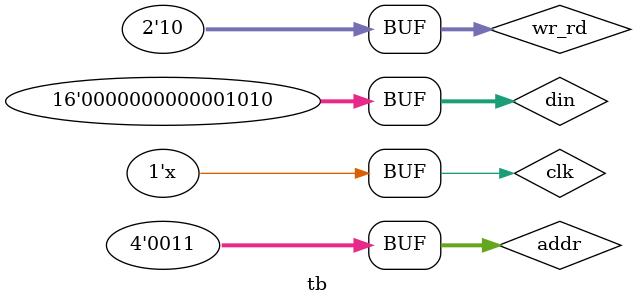
<source format=v>

module tb;
	reg clk;

initial clk = 'b0;
always #5 clk <= ~clk;

reg [1:0] wr_rd;
reg [15:0] din;
reg [3:0] addr;
wire [15:0] dout;

initial begin
	wr_rd = 'b0;
	din = 'b0;
	addr = 'b0;

	#100 wr_rd = 2'b10;
	din = 16'd10;
	addr = 16'd2;
	
	#200 wr_rd = 2'b10;
	din = 16'd20;
	addr = 16'd3;

	#290 wr_rd = 2'b01;
	din = 16'd10;
	addr = 16'd2;

	#500 wr_rd = 2'b10;
	din = 16'd10;
	addr = 16'd3;

end

wr_rd #(
	.DIW(16),
	.DOW(16),
	.ADW(4)

) the_ram(
	.clk(clk),// ram_clk
	.wr_rd(wr_rd),//wr 2'b10 , rd 2'b01
	.din(din),
	.addr(addr),
	.dout(dout)

);

endmodule 
</source>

++++++++++++++++++++

## Exercise goal
Word for word, set down each record shown above, omitting the pictures.

## Answer for the task
<source format=v>

module tb;
	reg clk;

initial clk = 'b0;
always #5 clk <= ~clk;

reg [1:0] wr_rd;
reg [15:0] din;
reg [3:0] addr;
wire [15:0] dout;

initial begin
	wr_rd = 'b0;
	din = 'b0;
	addr = 'b0;

	#100 wr_rd = 2'b10;
	din = 16'd10;
	addr = 16'd2;
	
	#200 wr_rd = 2'b10;
	din = 16'd20;
	addr = 16'd3;

	#290 wr_rd = 2'b01;
	din = 16'd10;
	addr = 16'd2;

	#500 wr_rd = 2'b10;
	din = 16'd10;
	addr = 16'd3;

end

wr_rd #(
	.DIW(16),
	.DOW(16),
	.ADW(4)

) the_ram(
	.clk(clk),// ram_clk
	.wr_rd(wr_rd),//wr 2'b10 , rd 2'b01
	.din(din),
	.addr(addr),
	.dout(dout)

);

endmodule 
</source>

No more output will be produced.